Opinion

What MAGA Influencers Are Missing About Football

More than 100 million people are expected to watch this Sunday’s Super Bowl between the Kansas City Chiefs and the San Francisco 49ers, most likely making it the year’s most watched television broadcast — again. The National Football League is an American cultural behemoth: Ninety-three of 2023’s 100 most-watched television broadcasts were N.F.L. games.

Among those who will be watching the game is National Review senior editor Charles C.W. Cooke. A native of England, Cooke has become an avid football fan (specifically, of the Jacksonville Jaguars) and has written about his growing understanding of America’s one true national sport. He has also written about some on the Right’s aversion to the N.F.L., particularly as some concoct convoluted conspiracy theories involving singer Taylor Swift and her boyfriend, the Chiefs tight end Travis Kelce, while others denounce professional sports as a whole.

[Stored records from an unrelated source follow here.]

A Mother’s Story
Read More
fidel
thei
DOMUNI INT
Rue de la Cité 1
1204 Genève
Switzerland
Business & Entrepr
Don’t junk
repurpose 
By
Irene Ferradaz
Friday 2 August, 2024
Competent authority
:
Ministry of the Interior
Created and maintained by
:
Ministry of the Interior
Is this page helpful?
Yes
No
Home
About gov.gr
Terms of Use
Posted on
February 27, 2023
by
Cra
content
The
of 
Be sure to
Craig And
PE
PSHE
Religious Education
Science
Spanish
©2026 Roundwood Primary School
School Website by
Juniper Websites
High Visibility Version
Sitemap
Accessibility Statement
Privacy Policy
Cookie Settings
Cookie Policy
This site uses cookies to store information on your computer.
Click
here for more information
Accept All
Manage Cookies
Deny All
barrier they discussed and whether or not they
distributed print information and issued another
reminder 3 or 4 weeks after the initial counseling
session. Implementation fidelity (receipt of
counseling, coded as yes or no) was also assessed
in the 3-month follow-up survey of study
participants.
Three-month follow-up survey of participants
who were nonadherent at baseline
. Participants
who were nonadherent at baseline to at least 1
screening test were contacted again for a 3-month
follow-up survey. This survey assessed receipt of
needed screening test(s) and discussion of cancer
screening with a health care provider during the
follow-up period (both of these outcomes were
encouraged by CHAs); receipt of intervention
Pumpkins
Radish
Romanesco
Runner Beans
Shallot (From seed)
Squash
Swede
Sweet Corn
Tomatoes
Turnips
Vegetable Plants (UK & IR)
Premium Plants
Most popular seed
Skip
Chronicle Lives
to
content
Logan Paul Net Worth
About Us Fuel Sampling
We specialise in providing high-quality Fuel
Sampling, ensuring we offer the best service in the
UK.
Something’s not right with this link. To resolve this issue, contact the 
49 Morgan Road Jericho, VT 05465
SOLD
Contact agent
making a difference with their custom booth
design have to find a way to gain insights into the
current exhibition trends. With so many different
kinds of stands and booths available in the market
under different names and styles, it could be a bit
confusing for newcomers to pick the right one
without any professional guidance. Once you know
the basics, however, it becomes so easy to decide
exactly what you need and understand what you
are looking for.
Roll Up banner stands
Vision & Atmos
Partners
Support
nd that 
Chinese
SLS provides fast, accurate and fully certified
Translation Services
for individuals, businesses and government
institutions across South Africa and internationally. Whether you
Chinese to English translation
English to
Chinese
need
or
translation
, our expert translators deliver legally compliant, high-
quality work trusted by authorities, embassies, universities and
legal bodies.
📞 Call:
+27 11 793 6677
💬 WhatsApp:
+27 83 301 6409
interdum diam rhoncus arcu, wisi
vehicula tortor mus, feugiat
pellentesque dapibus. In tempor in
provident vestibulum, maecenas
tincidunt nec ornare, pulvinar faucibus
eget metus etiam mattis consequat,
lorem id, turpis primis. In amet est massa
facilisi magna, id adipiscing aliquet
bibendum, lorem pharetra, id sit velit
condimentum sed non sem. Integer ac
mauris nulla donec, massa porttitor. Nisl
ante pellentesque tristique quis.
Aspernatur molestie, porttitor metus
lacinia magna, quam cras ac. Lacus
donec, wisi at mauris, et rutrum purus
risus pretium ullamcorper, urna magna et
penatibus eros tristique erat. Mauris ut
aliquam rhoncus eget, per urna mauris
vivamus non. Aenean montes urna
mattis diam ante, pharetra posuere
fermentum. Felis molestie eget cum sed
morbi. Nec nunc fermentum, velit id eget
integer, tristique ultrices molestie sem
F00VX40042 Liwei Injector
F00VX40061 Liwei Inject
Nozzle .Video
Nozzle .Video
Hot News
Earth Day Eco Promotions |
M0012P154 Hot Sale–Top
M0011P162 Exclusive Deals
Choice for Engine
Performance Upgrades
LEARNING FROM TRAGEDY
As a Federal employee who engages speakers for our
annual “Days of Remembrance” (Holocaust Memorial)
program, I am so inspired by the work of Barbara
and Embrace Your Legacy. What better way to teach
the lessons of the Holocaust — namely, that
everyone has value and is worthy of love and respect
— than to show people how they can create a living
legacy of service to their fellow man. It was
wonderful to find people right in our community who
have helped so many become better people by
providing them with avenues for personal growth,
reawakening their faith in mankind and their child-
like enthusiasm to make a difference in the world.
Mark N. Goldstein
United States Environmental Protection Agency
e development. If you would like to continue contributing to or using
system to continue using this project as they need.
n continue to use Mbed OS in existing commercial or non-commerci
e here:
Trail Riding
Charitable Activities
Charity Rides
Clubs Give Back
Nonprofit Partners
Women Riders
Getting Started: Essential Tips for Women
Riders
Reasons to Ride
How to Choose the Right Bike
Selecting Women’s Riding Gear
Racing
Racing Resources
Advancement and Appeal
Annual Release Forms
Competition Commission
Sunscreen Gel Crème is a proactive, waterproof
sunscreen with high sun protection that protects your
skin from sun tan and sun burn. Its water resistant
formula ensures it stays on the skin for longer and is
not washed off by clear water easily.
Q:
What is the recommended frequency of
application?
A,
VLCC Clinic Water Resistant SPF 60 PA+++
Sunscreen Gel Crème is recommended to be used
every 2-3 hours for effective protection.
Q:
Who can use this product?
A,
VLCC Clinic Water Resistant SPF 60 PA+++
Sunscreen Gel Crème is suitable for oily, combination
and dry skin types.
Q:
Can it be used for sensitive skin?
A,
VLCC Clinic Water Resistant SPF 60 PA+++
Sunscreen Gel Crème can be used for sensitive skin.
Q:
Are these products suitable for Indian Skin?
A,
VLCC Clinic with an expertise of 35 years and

As Cooke wrote in National Review, “Online, one can say that Taylor Swift is a ‘Deep State psyop’ and prompt a million Lost Boys to clap their hands in glee. At a bar, a baseball game, a kids’ Christmas concert, or a church, such declarations would yield embarrassed confusion, the sound of feet slowly shuffling away, and a hasty investigation into the availability of straitjackets.”

I spoke to Mr. Cooke about falling in love with football, what the sport means to Americans, why some on the Right are fine with being “toxic” to most Americans, and why he thinks the 49ers will win the Super Bowl. This interview has been edited for length and clarity and is part of an Opinion Q. and A. series exploring modern conservatism today, its influence in society and politics and how and why it differs (and doesn’t) from the conservative movement that most Americans thought they knew.

Jane Coaston: So let’s just start here. You grew up in the U.K. and you’ve become a massive Jacksonville Jaguars fan. What do you love about football? What’s it been like being a fan of a team that had a big comeback last year, and a big collapse this year?

Charles C.W. Cooke: Well, the first thing to say about that is it’s unusual in any sports that I’ve followed before. Now, obviously, you’ve had this dynasty in the Patriots, and we seem to be watching one as well with the Chiefs, but in English soccer or European soccer, you don’t tend to see the ups and downs in quite the way that you do in the N.F.L. So just in general, watching the N.F.L. has been fascinating for that. The Jaguars in particular have been heartbreaking.